Menurut data yang dihimpun oleh Patrolindo.com, lahan yang belum dibayarkan mencapai total 8,6 hektare, dengan rincian: 104 bidang di Desa Karedok, 52 bidang di Desa Kadujaya, dan 26 bidang di Desa Cipeles. Lahan-lahan tersebut dulunya merupakan sumber utama mata pencaharian warga setempat.
Harapan dan Desakan Warga
H.R. Subagya, tokoh masyarakat Desa Karedok sekaligus salah satu pemilik lahan yang terdampak, menuturkan bahwa selama lebih dari satu dekade masyarakat hanya diberikan janji tanpa kejelasan waktu pelunasan.
“Kami bukan menolak pembangunan, apalagi ini proyek untuk kepentingan nasional. Tapi jangan lupakan rakyat kecil yang lahannya diambil demi proyek besar ini. Sudah sebelas tahun kami menunggu. Sampai kapan?” ujar Subagya dengan nada kecewa.
Vidio Terkait :
Subagya menambahkan, pihaknya telah berulang kali menyampaikan aspirasi baik secara lisan maupun tertulis kepada instansi terkait, namun belum membuahkan hasil.
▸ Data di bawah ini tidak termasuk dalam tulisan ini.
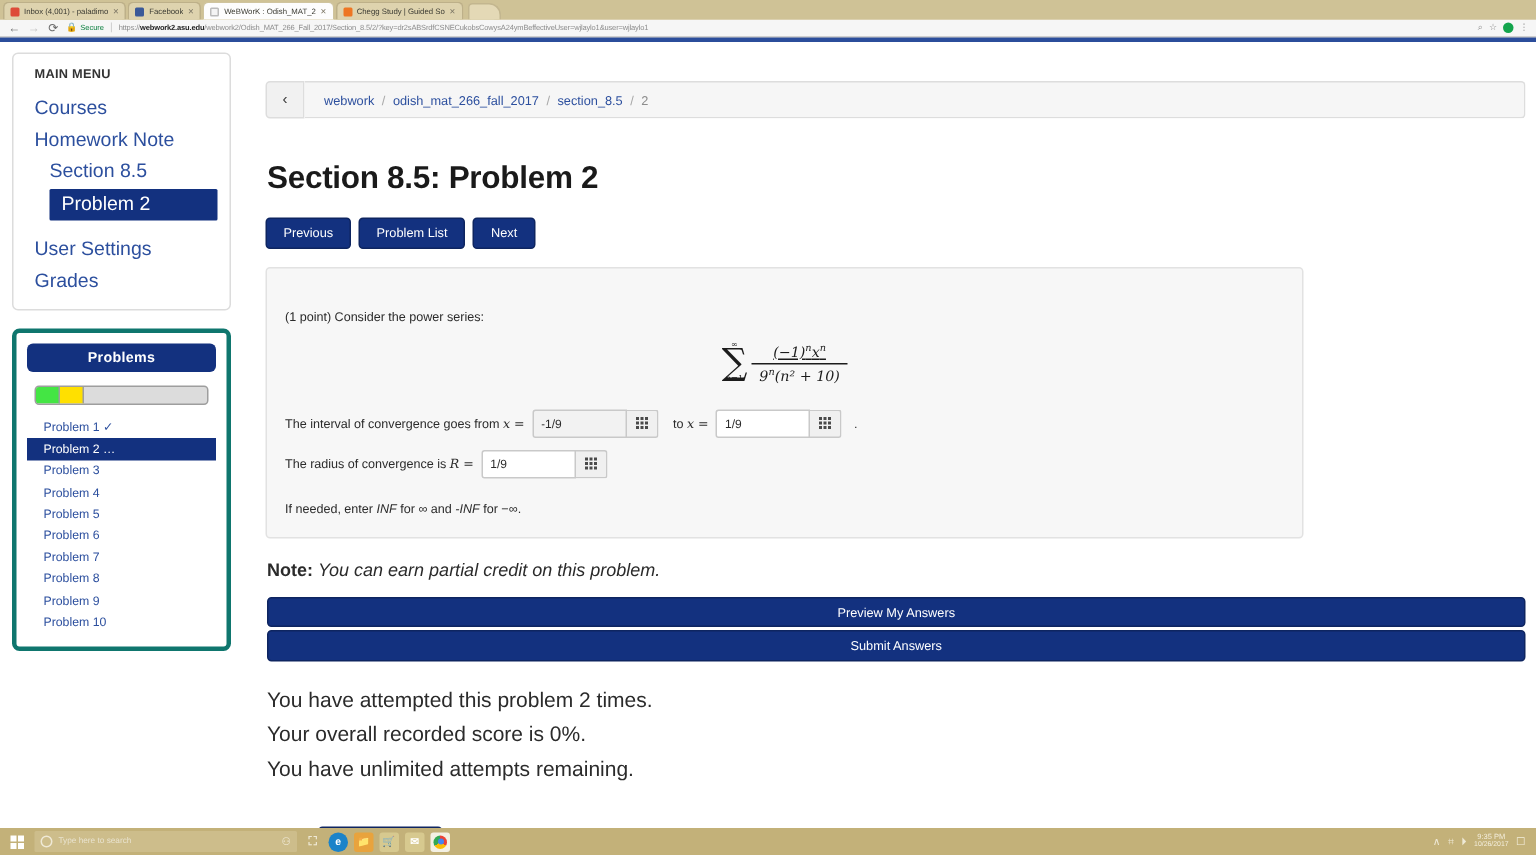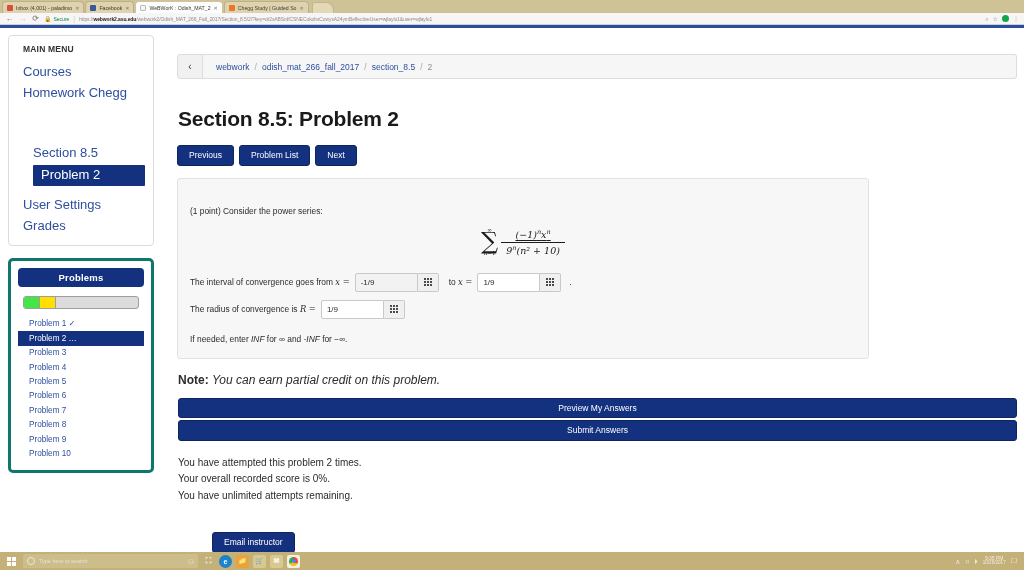"Homework Chegg" a.menu-link { text: Chegg -> Note }
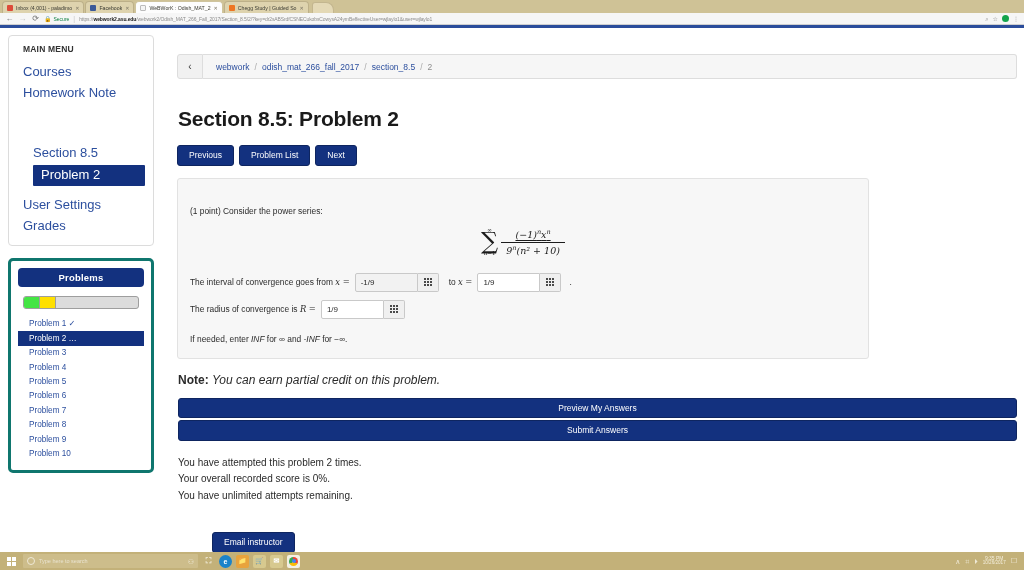"Section 8.5" .menu-link.indent1 { margin-top: 39px -> none }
Ia pun meminta Gubernur Jawa Barat, Dedi Mulyadi, dan Bupati Sumedang, Doni Ahmad Munir, untuk turun tangan secara langsung menyelesaikan persoalan tersebut dengan mendorong pihak PLN UIP JBT Bandung agar segera melunasi sisa pembayaran yang tertunda.
Dampak Sosial dan Ekonomi
Ketidakjelasan ini dinilai membawa dampak sosial dan ekonomi yang cukup serius bagi masyarakat. Banyak lahan yang dibiarkan terlantar dan tidak bisa dimanfaatkan, sementara pemiliknya tidak memiliki lahan pengganti atau kompensasi yang layak untuk melanjutkan hidup.
“Lahan kami itu dulu sangat produktif. Sekarang tidak bisa digarap, dan kami pun tidak mendapat ganti rugi. Itu kan tidak adil,” kata salah satu warga Desa Kadujaya yang enggan disebutkan namanya.
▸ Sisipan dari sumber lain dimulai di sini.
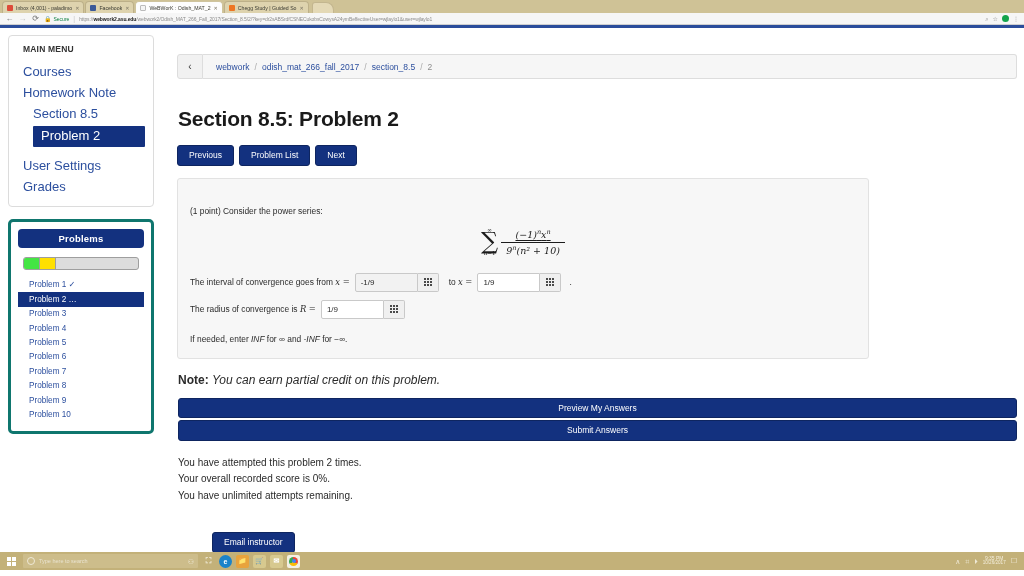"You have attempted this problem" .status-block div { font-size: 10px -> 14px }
Warga menilai proyek nasional yang seharusnya membawa kesejahteraan justru menyisakan luka dan ketimpangan, terutama karena hak-hak dasar mereka belum terpenuhi.
Belum Ada Tanggapan dari PLN
Hingga berita ini diturunkan, pihak PT PLN (Persero) UIP JBT Bandung belum memberikan pernyataan resmi terkait keterlambatan pembayaran lahan tersebut. Warga pun menegaskan bahwa mereka akan terus menyuarakan aspirasi secara damai, baik melalui jalur media maupun pengaduan ke lembaga pemerintah terkait.
Masyarakat berharap agar persoalan ini tidak berlarut-larut, terutama mengingat proyek telah diresmikan dan akan segera beroperasi. “Jangan sampai keberhasilan proyek ini dibangun di atas penderitaan rakyat kecil,” pungkas Subagya.